Charges against C.W. Jefferys officials dropped
Charges against three former administrators at Toronto's C.W. Jefferys Collegiate have been dropped.
A former principal and two former vice principals had been charged under the Ontario Child and Family Services Act with failing to report an alleged sexual assault. Those charges were dropped this week.
A justice of the peace decided too much time had passed between the alleged assault and the charges, which were laid in January after separate reports of the incident were given to a panel reviewing safety in Toronto schools.
An investigation at the school began after 15-year-old student Jordan Manners was shot and killed at the North York school in May 2007. That investigation uncovered allegations of a gang sexual assault on a 14-year-old girl in a school washroom.
It was alleged the assault was reported to administrators but they did not forward the complaint to authorities. Six male suspects were later charged with gang sexual assault, forcible confinement and conspiracy to commit an indictable offence.
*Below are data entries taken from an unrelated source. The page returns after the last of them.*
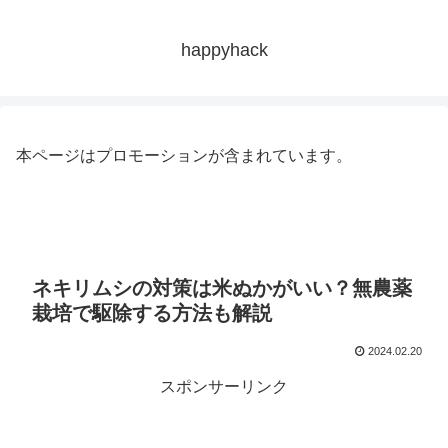
happyhack
本ページはプロモーションが含まれています。
ネキリムシの対策は米ぬかがいい？無農薬
栽培で駆除する方法も解説
2024.02.20
スポンサーリンク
Former vice-principal Silvio Tallevi has since retired. Former principal Charis Newton-Thompson and former vice-principal Stan Gordon are on paid leave pending the results of an internal investigation into the allegations, said Toronto District School Board communications officer May Moore.
"It will still be reviewed whether any disciplinary action will be taken," she told CTV.ca in a phone interview on Friday.
The school board's lawyer, Grant Bowers, said Friday that the internal investigation had begun even before the police learned of the allegations, but the board put the process on hold while the issue was before the courts.
He said individual meetings have been scheduled with Newton-Thompson and Gordon to go over the board's findings, the first of the two set for next week. Decisions on how to move forward will be made after the employees have provided their input, he said.
Bowers said the board was surprised the charges were laid in the first place.
"The Child and Family Services act has always (dealt) with situations where adults hurt kids," he told CTV.ca. "When kids are of criminal age... that concerns the police, not Children's Aid Society... The whole thing is very blurry."
He said the board has a strict policy on reporting allegations of assault.
A committee-devised plan to improve school safety in Toronto will be presented to the school board on May 21.